Researchers at the Massachusetts Institute of Technology (MIT) have developed a machine-learning model they say can predict whether people at risk for Alzheimer’s disease will experience clinically significant cognitive decline within the next 2 years.
They presented on the model at the recent Machine Learning for Healthcare conference at the University of Michigan in Ann Arbor.
“Accurate prediction of cognitive decline from 6 to 24 months is critical to designing clinical trials,” said Oggi Rudovic, PhD, a researcher in the MIT Media Lab. “Being able to accurately predict future cognitive changes can reduce the number of visits the participant has to make, which can be expensive and time-consuming. Apart from helping develop a useful drug, the goal is to help reduce the costs of clinical trials to make them more affordable and done on larger scales.”

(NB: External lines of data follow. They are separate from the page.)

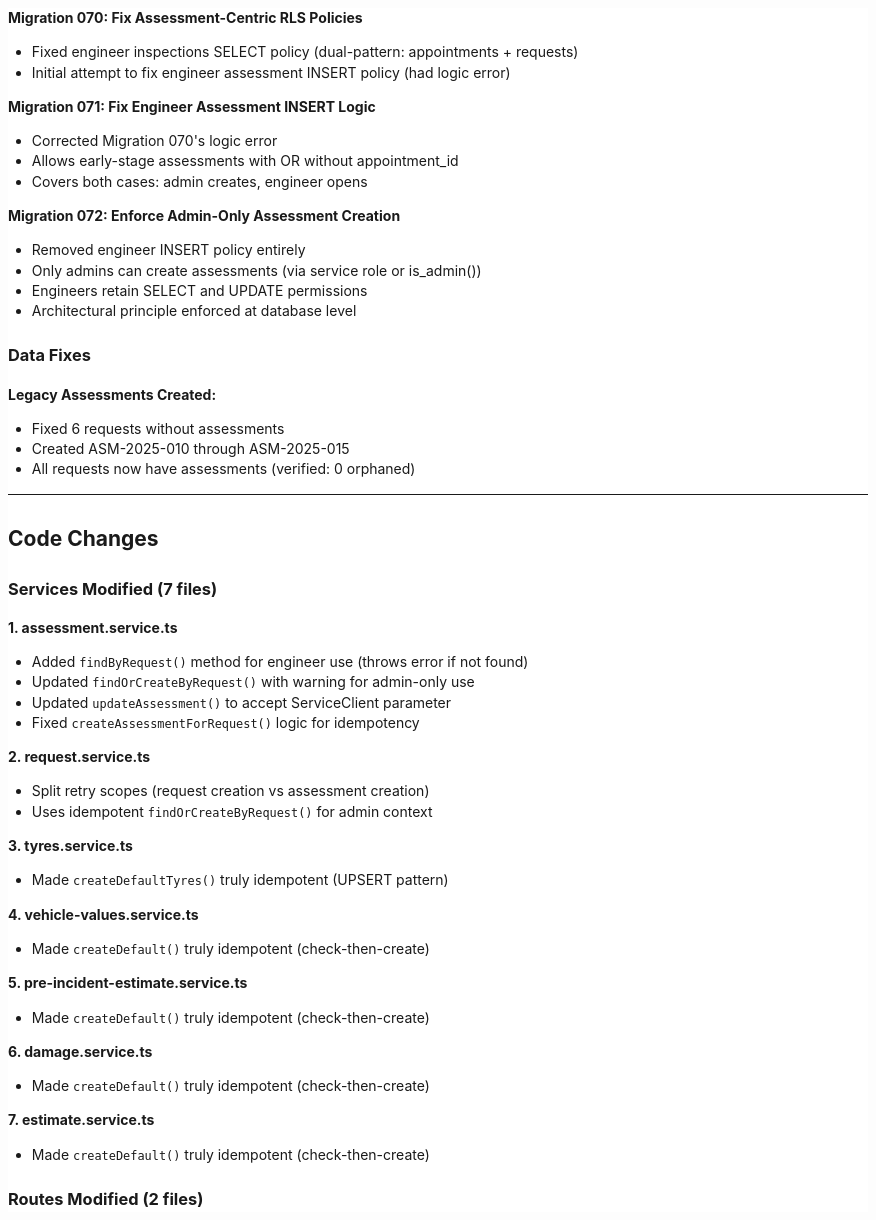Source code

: **Migration 070: Fix Assessment-Centric RLS Policies**
- Fixed engineer inspections SELECT policy (dual-pattern: appointments + requests)
- Initial attempt to fix engineer assessment INSERT policy (had logic error)

**Migration 071: Fix Engineer Assessment INSERT Logic**
- Corrected Migration 070's logic error
- Allows early-stage assessments with OR without appointment_id
- Covers both cases: admin creates, engineer opens

**Migration 072: Enforce Admin-Only Assessment Creation**
- Removed engineer INSERT policy entirely
- Only admins can create assessments (via service role or is_admin())
- Engineers retain SELECT and UPDATE permissions
- Architectural principle enforced at database level

### Data Fixes

**Legacy Assessments Created:**
- Fixed 6 requests without assessments
- Created ASM-2025-010 through ASM-2025-015
- All requests now have assessments (verified: 0 orphaned)

---

## Code Changes

### Services Modified (7 files)

**1. assessment.service.ts**
- Added `findByRequest()` method for engineer use (throws error if not found)
- Updated `findOrCreateByRequest()` with warning for admin-only use
- Updated `updateAssessment()` to accept ServiceClient parameter
- Fixed `createAssessmentForRequest()` logic for idempotency

**2. request.service.ts**
- Split retry scopes (request creation vs assessment creation)
- Uses idempotent `findOrCreateByRequest()` for admin context

**3. tyres.service.ts**
- Made `createDefaultTyres()` truly idempotent (UPSERT pattern)

**4. vehicle-values.service.ts**
- Made `createDefault()` truly idempotent (check-then-create)

**5. pre-incident-estimate.service.ts**
- Made `createDefault()` truly idempotent (check-then-create)

**6. damage.service.ts**
- Made `createDefault()` truly idempotent (check-then-create)

**7. estimate.service.ts**
- Made `createDefault()` truly idempotent (check-then-create)

### Routes Modified (2 files)
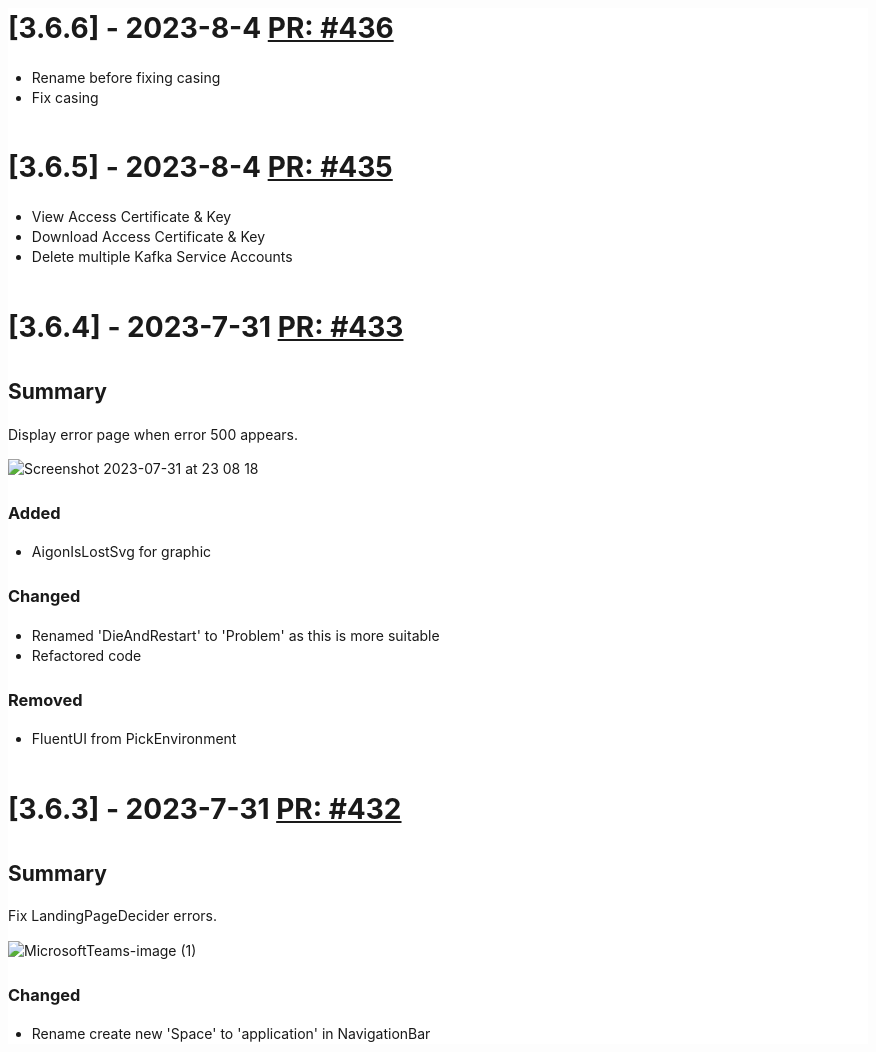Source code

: 
# [3.6.6] - 2023-8-4 [PR: #436](https://github.com/dolittle/Studio/pull/436)
- Rename before fixing casing
- Fix casing


# [3.6.5] - 2023-8-4 [PR: #435](https://github.com/dolittle/Studio/pull/435)
- View Access Certificate & Key
- Download Access Certificate & Key
- Delete multiple Kafka Service Accounts


# [3.6.4] - 2023-7-31 [PR: #433](https://github.com/dolittle/Studio/pull/433)
## Summary

Display error page when error 500 appears.

<img width="921" alt="Screenshot 2023-07-31 at 23 08 18" src="https://github.com/dolittle/Studio/assets/19160439/c609e4fe-4e96-404e-8e43-d164b8010740">

### Added

- AigonIsLostSvg for graphic

### Changed

- Renamed 'DieAndRestart' to 'Problem' as this is more suitable
- Refactored code

### Removed

- FluentUI from PickEnvironment


# [3.6.3] - 2023-7-31 [PR: #432](https://github.com/dolittle/Studio/pull/432)
## Summary

Fix LandingPageDecider errors.

![MicrosoftTeams-image (1)](https://github.com/dolittle/Studio/assets/19160439/ba8f4fc2-bede-4be5-b30f-5c1ccef05223)

### Changed

- Rename create new 'Space' to 'application' in NavigationBar


[//]: # (dependabot-automerge-start)
[//]: # (dependabot-automerge-end)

The model consists of two submodels. The first is a population model, which was trained using a dataset of clinically significant cognitive test scores and other biometric data from people with Alzheimer’s disease and healthy individuals. The model used the data to learn patterns that enable it to predict scores on cognitive tests.
The second is a personalized model, which was trained with data from new participants. The model provides score predictions personalized for each patient based on data collected during recent visits.
A “metalearning” scheme automatically chooses whether the population model or personalized model would provide the best prediction based on the data available for analysis, which researchers explained is often limited for patients with Alzheimer’s disease.
“It’s like a model on top of a model that acts as a selector, trained using metaknowledge to decide which model is better to deploy,” Dr. Rudovic said.
In all, the model provided accurate predictions of cognition test scores 6, 12, 18, and 24 months into the future, researchers reported. They hope to partner with pharmaceutical companies next to integrate the model into clinical trials testing treatments for Alzheimer’s disease.